散歩絵 : spazierbilder

記憶箱の中身

Ambrosia

2005-06-24 20:06:39 | 飲食後記
赤いルビーのようなそれは皿の上でかすかに震えている。
その皿を窓際の雑然とした仕事机の上に置いてしばらく眺めていると、差し込む日差しがその中芯で乱反射して複雑な模様となり、温まってくると同時にそれはほんの少しずつ解けて、赤い汁が皿の上にうっすら溜まってくる。
匙をすくっと入れて引き上げるとそれは匙の上で大きくブルンと揺れ、
唇に触れるとくすぐったいような懐かしいような感触に息を呑む。
ぽいと口の中に一匙を放り込むと舌のうえでそれは人工的な木苺の香をふりまきながら踊りだし、ゆれながら喉の奥にをするりするりと消えてゆくのだ。

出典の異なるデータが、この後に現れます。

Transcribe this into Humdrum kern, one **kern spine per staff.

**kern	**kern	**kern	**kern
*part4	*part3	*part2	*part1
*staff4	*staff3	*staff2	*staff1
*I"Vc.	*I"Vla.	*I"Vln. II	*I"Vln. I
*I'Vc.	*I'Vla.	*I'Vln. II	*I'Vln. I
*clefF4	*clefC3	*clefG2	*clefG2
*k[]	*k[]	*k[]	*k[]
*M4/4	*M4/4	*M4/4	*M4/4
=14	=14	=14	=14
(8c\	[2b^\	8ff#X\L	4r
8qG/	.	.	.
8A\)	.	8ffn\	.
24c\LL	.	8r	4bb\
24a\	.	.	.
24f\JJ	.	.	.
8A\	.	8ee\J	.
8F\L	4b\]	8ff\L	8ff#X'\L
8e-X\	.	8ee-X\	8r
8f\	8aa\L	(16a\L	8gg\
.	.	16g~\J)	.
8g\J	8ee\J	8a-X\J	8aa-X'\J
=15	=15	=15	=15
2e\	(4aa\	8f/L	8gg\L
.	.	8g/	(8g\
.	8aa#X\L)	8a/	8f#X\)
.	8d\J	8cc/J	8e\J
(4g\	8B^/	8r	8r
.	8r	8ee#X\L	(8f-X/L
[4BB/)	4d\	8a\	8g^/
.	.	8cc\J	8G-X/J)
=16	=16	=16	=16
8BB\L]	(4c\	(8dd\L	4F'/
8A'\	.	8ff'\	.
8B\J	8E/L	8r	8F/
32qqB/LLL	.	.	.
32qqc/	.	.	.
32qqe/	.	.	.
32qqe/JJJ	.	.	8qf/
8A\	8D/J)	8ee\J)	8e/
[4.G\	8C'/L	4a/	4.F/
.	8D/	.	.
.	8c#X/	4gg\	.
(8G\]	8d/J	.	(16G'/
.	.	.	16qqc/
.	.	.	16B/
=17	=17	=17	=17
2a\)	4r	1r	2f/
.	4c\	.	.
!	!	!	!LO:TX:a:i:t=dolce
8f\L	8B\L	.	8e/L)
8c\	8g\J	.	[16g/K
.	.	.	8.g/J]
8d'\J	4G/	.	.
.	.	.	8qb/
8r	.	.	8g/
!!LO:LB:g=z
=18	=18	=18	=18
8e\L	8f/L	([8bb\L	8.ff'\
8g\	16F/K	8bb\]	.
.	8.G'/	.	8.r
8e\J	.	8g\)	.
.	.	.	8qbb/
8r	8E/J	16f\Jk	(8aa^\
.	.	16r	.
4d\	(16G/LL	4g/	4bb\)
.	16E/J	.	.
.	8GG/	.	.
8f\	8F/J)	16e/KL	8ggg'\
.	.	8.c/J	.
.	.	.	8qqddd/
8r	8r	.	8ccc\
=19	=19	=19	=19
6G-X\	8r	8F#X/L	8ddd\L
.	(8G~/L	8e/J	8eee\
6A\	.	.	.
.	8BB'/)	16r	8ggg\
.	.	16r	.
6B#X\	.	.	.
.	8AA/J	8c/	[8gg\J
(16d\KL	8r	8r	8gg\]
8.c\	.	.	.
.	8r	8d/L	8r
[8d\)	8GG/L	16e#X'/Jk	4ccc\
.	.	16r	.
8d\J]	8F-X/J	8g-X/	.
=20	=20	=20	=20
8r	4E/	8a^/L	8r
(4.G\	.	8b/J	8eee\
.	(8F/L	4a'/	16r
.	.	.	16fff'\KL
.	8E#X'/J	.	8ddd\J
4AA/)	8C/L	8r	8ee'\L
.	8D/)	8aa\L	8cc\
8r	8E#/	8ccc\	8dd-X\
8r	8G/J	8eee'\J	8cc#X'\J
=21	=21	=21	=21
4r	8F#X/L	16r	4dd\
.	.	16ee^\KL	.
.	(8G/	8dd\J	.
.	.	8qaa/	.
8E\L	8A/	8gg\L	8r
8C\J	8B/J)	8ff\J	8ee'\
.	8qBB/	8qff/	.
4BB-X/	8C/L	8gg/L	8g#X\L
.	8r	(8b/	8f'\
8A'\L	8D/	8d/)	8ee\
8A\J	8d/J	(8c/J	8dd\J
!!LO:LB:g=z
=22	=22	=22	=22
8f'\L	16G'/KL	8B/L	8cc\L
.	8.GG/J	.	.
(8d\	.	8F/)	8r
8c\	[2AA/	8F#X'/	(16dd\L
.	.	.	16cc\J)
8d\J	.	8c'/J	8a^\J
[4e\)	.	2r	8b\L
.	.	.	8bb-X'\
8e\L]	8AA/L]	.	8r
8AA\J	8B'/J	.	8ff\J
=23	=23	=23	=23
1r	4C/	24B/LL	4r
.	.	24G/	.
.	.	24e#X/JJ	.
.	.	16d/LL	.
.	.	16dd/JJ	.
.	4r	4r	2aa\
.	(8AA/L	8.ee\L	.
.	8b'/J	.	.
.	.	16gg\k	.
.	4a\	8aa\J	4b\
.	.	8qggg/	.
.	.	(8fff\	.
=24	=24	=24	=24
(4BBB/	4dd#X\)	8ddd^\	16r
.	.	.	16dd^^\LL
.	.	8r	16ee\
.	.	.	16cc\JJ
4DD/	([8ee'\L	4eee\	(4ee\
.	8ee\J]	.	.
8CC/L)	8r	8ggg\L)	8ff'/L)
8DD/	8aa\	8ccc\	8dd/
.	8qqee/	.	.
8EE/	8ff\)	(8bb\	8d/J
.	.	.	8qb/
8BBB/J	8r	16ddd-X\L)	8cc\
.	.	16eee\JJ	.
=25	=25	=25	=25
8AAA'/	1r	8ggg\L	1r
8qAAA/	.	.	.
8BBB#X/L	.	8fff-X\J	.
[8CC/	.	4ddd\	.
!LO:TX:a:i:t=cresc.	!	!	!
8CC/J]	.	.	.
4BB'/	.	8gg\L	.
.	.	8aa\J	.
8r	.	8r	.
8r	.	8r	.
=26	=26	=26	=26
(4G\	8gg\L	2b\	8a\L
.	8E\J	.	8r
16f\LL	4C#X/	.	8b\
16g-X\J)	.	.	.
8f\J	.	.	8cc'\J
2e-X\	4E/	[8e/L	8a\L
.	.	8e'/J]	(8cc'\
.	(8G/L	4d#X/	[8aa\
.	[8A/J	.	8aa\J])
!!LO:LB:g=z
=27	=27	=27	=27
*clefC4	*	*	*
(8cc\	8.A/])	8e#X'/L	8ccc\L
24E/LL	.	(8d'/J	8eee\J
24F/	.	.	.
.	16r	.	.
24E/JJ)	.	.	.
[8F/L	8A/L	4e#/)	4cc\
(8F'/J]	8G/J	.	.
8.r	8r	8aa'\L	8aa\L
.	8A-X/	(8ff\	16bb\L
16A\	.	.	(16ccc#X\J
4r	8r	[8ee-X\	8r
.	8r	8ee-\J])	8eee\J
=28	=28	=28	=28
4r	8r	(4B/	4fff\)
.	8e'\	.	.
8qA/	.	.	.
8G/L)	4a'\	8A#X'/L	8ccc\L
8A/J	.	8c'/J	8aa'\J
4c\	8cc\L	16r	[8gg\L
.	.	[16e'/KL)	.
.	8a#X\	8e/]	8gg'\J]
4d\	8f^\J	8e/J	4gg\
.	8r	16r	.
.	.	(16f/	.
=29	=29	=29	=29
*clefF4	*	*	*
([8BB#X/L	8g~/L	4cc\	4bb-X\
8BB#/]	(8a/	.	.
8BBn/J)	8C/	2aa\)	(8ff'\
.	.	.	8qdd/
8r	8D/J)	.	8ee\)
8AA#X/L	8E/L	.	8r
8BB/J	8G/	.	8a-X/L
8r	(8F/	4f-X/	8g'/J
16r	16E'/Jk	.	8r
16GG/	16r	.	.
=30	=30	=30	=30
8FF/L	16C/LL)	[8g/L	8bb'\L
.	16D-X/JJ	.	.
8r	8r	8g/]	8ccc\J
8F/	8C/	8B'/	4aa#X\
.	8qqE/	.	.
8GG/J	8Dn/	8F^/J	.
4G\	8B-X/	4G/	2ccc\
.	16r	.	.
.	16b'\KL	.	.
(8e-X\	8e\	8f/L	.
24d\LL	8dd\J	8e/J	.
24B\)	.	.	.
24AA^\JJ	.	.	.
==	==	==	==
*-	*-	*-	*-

“神々の食べ物”(ドイツ名:Goetterspeise、Goetter=神々 Speise=食べ物) → Ambrosia

それは何のことはない、単なるゼリーだ。味よりもまず感触を楽しむ。
誰が命名したものか、良い名前を貰ったものだ。

汗ばむ夏日の昼下がりに宝石のような神々の食物をすくって食べる。